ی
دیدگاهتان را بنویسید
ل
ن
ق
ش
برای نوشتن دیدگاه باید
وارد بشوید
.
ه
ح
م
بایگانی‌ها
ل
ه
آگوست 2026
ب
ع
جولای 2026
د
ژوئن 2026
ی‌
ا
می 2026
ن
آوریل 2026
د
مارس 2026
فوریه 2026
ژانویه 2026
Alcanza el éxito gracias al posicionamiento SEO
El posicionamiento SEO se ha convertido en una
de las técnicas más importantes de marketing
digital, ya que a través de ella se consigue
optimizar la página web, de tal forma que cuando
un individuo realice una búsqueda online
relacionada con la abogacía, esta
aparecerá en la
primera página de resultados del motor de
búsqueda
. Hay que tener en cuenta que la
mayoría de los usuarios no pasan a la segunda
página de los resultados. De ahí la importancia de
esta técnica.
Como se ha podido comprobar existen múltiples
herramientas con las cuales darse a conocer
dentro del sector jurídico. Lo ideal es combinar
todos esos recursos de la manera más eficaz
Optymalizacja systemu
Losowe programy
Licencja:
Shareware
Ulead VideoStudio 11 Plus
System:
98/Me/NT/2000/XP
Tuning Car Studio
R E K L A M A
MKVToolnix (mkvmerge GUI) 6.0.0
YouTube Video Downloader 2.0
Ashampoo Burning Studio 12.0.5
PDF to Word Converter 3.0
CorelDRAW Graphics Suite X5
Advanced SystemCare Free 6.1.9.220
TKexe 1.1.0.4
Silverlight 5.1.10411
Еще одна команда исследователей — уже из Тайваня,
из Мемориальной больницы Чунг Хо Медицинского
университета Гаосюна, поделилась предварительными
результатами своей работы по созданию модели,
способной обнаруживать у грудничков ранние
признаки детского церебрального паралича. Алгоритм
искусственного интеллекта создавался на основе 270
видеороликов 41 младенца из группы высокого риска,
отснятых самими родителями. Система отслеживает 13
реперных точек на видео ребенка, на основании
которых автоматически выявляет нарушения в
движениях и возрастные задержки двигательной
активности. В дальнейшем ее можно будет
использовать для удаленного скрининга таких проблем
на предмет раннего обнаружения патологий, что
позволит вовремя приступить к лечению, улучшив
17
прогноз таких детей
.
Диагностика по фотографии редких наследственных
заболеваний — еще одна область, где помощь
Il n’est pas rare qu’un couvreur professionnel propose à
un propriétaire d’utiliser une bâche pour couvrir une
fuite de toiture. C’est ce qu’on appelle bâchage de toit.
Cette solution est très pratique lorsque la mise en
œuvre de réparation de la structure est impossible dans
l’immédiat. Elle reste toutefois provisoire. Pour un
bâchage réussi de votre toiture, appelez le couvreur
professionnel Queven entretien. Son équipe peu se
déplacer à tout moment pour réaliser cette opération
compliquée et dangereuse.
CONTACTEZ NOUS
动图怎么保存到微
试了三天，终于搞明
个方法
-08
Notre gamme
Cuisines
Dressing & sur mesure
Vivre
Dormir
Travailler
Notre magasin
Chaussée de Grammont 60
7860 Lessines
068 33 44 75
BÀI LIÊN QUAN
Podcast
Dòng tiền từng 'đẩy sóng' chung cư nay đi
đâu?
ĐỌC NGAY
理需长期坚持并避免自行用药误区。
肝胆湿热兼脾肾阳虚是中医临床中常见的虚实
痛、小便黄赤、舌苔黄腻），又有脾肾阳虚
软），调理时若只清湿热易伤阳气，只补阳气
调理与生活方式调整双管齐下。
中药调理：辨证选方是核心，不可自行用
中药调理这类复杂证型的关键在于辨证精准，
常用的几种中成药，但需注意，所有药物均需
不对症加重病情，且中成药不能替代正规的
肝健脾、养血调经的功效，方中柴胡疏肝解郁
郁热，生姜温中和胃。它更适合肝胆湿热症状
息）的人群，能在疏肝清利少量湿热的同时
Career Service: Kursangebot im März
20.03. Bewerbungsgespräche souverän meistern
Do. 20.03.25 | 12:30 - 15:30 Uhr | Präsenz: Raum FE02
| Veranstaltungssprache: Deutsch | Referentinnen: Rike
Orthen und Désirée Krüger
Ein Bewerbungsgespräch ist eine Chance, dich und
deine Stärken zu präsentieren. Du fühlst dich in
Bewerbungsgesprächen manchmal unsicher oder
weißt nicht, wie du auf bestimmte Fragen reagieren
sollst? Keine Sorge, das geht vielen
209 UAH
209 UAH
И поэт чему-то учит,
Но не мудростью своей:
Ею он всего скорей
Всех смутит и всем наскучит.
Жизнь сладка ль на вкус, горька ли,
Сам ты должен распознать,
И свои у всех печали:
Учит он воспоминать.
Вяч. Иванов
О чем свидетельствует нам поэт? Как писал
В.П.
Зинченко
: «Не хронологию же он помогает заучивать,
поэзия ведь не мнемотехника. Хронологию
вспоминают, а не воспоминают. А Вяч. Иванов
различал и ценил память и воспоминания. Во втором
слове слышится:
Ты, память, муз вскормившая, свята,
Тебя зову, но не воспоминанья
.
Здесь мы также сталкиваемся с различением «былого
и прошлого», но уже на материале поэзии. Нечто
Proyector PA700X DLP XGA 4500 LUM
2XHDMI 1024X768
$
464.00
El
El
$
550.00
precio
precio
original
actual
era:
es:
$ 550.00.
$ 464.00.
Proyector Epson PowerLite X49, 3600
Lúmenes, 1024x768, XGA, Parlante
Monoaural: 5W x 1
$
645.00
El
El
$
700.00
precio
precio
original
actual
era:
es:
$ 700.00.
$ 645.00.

------------

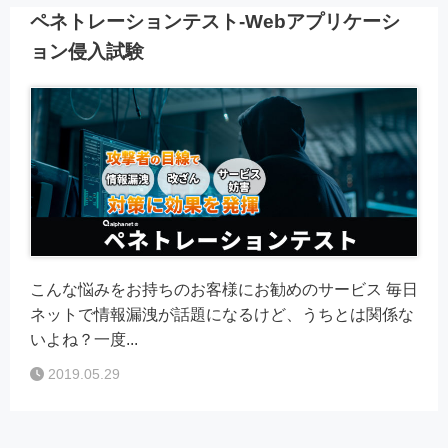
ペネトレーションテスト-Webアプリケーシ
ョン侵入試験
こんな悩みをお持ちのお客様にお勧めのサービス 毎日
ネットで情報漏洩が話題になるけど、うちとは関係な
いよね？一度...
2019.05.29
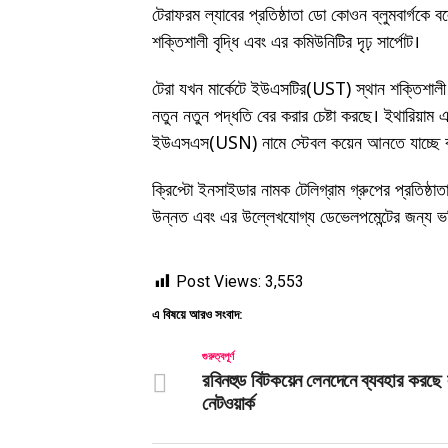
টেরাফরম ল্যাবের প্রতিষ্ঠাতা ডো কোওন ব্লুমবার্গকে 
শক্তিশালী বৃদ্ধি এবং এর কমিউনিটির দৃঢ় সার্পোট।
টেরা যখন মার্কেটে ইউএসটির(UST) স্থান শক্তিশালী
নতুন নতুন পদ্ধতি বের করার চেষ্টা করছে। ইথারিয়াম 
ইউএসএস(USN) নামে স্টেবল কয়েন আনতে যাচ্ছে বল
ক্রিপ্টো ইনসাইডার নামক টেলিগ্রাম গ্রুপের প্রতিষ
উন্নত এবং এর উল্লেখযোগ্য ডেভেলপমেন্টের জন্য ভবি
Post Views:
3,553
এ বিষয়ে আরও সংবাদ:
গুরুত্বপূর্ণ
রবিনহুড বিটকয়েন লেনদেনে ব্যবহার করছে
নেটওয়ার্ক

------------

■ **Required action**
Reproduce only the lines starting at the one containing "টেরাফরম ল্যাবের প্রতিষ্ঠাতা" and ending at the one containing "গুরুত্বপূর্ণ", changing "শক্তিশালী" to "মজবুত" wherever it occurs and leaving everything else as it is.

■ **Answer to this task**
টেরাফরম ল্যাবের প্রতিষ্ঠাতা ডো কোওন ব্লুমবার্গকে 
মজবুত বৃদ্ধি এবং এর কমিউনিটির দৃঢ় সার্পোট।
টেরা যখন মার্কেটে ইউএসটির(UST) স্থান মজবুত
নতুন নতুন পদ্ধতি বের করার চেষ্টা করছে। ইথারিয়াম 
ইউএসএস(USN) নামে স্টেবল কয়েন আনতে যাচ্ছে বল
ক্রিপ্টো ইনসাইডার নামক টেলিগ্রাম গ্রুপের প্রতিষ
উন্নত এবং এর উল্লেখযোগ্য ডেভেলপমেন্টের জন্য ভবি
Post Views:
3,553
এ বিষয়ে আরও সংবাদ:
গুরুত্বপূর্ণ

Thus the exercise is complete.